Design, properties and degradation mechanisms of Pt-Al2O3 multilayer coating for high temperature solar thermal applications

Abstract

Abstract Thin film composite materials, especially alumina-platinum (Al2O3-Pt) multilayer coatings, are promising materials for Concentrated Solar Power (CSP) applications, because of their good resistance to heat and oxidation. In this paper, we will present our work on the design and realization of such coatings. Our absorbers are composed of a substrate (Si, stainless steel and Inconel), a metallic infrared (IR) reflector and an alternation of thin Al2O3 and Pt layers. The absorber structure was optimized by optical simulations and then we used magnetron sputtering to deposit these coatings on different substrates. Then we made optical characterization, transmission electron microscopy (TEM) and chemical characterization to study these coating as deposited and after thermal aging at 650 °C in air.

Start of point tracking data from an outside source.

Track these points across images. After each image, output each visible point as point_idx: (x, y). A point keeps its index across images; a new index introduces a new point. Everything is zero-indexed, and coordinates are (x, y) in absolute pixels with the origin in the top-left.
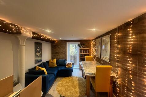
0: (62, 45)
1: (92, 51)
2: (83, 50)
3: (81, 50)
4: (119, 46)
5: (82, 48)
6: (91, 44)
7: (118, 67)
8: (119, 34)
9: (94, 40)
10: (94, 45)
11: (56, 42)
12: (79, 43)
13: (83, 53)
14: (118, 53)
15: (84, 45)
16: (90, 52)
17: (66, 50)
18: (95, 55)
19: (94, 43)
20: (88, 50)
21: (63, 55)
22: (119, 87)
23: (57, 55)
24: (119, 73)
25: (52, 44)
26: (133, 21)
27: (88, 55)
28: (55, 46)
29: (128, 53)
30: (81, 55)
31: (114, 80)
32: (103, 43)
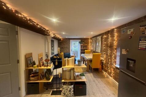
0: (66, 42)
1: (89, 47)
2: (83, 46)
3: (81, 46)
4: (105, 43)
5: (82, 45)
6: (89, 42)
7: (104, 54)
8: (106, 36)
9: (91, 38)
10: (91, 42)
11: (62, 40)
12: (80, 41)
13: (83, 48)
14: (105, 46)
15: (84, 42)
16: (88, 48)
17: (70, 46)
18: (92, 50)
19: (91, 41)
20: (87, 46)
21: (67, 50)
22: (104, 65)
23: (63, 50)
24: (105, 57)
25: (58, 41)
26: (111, 30)
27: (87, 49)
28: (61, 43)
29: (109, 46)
30: (81, 50)
31: (102, 61)
32: (97, 41)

By using different kinds of IR reflector (molybdenum (Mo) reflector, Pt reflector or no reflector) we demonstrate that the choice of this layer is of great importance for the stability of the whole absorber. We show that Mo reflector is not suitable for applications at high temperature in air. Best results were obtained with a 7 layer stack, comprising a Pt reflector. A solar absorption of α = 0.93 and a thermal emissivity of e = 0.43 (calculated for a temperature of 650 °C) were achieved after aging at a constant temperature of 650 °C in air during 100 h.